Nextstop

When looking for new spots in your city, user-review sites're a great resource, provided the place you're researching isn't shuttered by the time you've slogged through Kelly W.'s totally steamy interactions with the cute waiter, the very day after her ferret got sick. Hey Kelly, STFU: Nextstop.

SOMA-based Nextstop's a beta repository for only-positive reviews of businesses and landmarks worldwide, arranged around the holy tenet of brevity; users are heavy-handedly encouraged, via a Twitter-style counter, to limit descriptions to 160 characters -- and miraculously, virtually all of them do!!! Start by punching in a location, cuisine-type, and/or activity, and up'll pop all applicable recs (ranked by relevance, and accompanied by a photo, location/contact info, etc), plus a set of users' applicable guides, which're just individual spots grouped together around a theme, like "Places To Blow Your Tax Refund" or "Places Your Dog Will Love", but somehow, no "Places To Blow Your Dog" (hey, it's still in beta).
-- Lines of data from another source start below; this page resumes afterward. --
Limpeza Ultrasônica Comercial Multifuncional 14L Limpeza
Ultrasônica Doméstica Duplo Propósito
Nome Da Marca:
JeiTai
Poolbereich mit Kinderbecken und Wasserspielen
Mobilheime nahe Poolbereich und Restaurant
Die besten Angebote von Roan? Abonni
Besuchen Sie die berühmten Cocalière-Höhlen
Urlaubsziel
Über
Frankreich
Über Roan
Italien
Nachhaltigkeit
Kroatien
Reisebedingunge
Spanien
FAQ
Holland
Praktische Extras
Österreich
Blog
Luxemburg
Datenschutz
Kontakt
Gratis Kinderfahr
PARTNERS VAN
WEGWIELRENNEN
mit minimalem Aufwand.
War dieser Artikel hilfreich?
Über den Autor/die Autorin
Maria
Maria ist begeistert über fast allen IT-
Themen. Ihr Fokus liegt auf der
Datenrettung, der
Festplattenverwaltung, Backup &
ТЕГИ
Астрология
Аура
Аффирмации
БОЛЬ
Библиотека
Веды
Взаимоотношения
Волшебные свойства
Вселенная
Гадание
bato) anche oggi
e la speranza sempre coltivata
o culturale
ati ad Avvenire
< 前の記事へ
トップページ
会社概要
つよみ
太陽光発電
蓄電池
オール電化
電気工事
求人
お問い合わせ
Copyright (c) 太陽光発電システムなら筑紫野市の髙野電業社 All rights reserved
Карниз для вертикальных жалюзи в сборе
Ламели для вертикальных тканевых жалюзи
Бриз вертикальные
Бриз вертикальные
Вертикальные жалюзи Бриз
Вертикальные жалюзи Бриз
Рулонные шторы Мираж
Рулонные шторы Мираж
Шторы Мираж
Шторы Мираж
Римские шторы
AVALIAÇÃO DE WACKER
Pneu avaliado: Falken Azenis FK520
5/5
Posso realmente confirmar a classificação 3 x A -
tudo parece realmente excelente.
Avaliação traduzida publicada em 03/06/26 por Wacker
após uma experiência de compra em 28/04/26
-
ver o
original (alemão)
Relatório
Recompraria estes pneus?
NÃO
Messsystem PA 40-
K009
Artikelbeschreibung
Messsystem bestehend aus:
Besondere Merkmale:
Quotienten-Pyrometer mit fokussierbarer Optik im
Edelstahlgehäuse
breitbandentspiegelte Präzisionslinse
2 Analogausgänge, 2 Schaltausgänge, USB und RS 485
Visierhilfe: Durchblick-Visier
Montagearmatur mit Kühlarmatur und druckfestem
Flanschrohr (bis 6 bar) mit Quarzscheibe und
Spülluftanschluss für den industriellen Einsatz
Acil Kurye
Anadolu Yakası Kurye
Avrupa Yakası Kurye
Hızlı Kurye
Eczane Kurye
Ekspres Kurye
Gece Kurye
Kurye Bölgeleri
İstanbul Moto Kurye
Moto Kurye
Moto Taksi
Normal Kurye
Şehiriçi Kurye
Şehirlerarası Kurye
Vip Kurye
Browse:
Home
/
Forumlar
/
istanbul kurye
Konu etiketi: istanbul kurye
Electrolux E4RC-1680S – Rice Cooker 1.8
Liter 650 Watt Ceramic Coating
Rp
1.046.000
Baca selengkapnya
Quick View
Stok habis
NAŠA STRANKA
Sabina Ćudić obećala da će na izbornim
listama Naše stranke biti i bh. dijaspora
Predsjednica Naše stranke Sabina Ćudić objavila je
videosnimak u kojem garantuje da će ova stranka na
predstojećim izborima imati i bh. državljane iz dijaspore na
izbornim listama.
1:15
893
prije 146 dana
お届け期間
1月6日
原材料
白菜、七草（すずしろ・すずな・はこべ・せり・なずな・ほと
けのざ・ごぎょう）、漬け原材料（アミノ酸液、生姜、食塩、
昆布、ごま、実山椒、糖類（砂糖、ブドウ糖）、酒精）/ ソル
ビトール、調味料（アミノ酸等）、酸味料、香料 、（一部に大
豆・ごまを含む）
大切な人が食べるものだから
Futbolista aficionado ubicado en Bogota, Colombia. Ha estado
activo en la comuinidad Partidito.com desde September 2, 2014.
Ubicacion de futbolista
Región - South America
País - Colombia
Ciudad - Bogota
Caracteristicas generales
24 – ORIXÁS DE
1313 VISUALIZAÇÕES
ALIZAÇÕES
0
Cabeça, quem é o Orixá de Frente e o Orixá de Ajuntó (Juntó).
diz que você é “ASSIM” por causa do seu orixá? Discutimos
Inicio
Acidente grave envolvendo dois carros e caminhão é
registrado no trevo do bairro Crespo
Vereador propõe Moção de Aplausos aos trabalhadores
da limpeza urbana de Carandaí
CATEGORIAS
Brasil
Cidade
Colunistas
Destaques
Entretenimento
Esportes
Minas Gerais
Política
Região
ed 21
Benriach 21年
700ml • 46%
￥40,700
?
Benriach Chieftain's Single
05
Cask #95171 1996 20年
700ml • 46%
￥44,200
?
When you find recs/lists that're on point, you can "follow" their creators to set up a feed of trusted content generators; to further illuminate who's worth his/her salt, users whose recommendations the community digs get a higher "reputation" score, which J. Jett doesn't give a damn about.

If Nextstop woos you into becoming a regular contributor, you'll discover a badge system of green circles, blue squares, and black diamonds awarded to those who write/interact with other users a lot -- a ski-mountainish system that'll remind you of TravisB's 10,000-word tome reflecting on how ski mountain chili is salty. And how about lattes?